Pensamos además que éramos un país campeón en la democratización latinoamericana. Los únicos con transición estable, sin grandes vaivenes políticos, con una clase política de talla mundial, con una economía pujante y lista para llevarnos directo (e incluso pronto) al desarrollo, en fin un modelo a seguir. En realidad somos un país con una clase política endogámica, poco representativa del país diverso que emerge por los márgenes, acostumbrada a una cómoda y estrecha relación con el poder económico, que cuando pudo negoció mecanismos de impunidad para evitar ‘que todos caigan’. La transición trajo muchas cosas positivas, sin duda, pero también impidió la emergencia de críticas no asumidas como deslealtades, de alternativas no entendidas como disidencias.

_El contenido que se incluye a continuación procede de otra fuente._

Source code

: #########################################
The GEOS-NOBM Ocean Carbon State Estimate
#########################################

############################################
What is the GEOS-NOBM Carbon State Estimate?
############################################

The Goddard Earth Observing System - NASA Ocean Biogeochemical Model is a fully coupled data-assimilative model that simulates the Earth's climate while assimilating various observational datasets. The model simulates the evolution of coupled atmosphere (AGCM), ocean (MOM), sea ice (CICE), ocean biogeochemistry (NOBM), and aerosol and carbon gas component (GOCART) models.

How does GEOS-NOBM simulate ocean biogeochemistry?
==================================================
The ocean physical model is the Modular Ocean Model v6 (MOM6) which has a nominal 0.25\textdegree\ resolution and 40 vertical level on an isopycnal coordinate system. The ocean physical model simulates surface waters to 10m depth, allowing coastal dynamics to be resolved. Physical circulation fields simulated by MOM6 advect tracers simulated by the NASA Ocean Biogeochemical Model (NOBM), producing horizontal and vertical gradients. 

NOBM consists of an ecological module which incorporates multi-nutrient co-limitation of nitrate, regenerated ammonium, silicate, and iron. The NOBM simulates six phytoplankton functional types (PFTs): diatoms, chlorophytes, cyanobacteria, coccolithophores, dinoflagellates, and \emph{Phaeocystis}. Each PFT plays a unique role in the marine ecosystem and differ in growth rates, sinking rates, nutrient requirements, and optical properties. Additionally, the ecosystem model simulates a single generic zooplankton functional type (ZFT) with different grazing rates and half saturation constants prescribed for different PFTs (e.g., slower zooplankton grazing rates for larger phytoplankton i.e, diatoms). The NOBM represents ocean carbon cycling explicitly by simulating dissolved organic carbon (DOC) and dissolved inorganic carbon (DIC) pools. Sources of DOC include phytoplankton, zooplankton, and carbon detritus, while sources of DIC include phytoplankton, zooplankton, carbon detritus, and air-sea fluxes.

Una democracia donde vota la mitad de la población, donde los partidos pierden relevancia, donde los representantes negocian en la capital su destino de representación. En dos palabras, una democracia incompleta.
Pensamos también que la violación de derechos humanos era un tema de pasado. La violencia policial de las últimas semanas ha demostrado lo contrario. Muertos, heridos, detenidos, abusados, violados, en fin una larga lista de situaciones que no dejan duda de la necesidad de reformar profundamente la institución policial. Por décadas autónoma y con poco control civil, Carabineros se ha visto sobrepasado, descontrolado, poco efectivo y violento. La reconstrucción de la confianza ciudadana tomará décadas.
Pensamos también que el chileno era apolítico, que los 17 años de dictadura y la implantación del modelo neoliberal había dejado como rastro la sensación que la política es un tema lejano y poco interesante. Que el ciudadano común no se interesaba por la política y más bien sentía esos temas como ajenos. Hoy vemos miles asistiendo a cabildos, discutiendo en el Espacio Público, buscando encontrar sentido a los procesos de cambio que se vienen. La mayoría, según las principales encuestas, reconocen la necesidad de un cambio constitucional, muchos quieren participar y tener capacidad de acción en el proceso. El ciudadano pasivo podría estar quedando atrás y se configura un ciudadano más preocupado por su entorno, mas claro de los privilegios, más directo en la definición de sus necesidades. También más exigente en los tiempos.
Chile cambió, en realidad sigue cambiando. Los que esperan que el proceso termine pronto, se equivocan. Múltiples son las transformaciones que han emergido estas ultimas semanas e involucran temas estructurales de la vida en sociedad. Sin cambios reales se pueden instalar situaciones de conflictividad latente que tarde o temprano vuelvan a desestabilizar el país. Es hora de vernos al espejo sin evitar mirar los contornos, los márgenes, o concentrarnos en una figura distorsionada de nosotros mismos.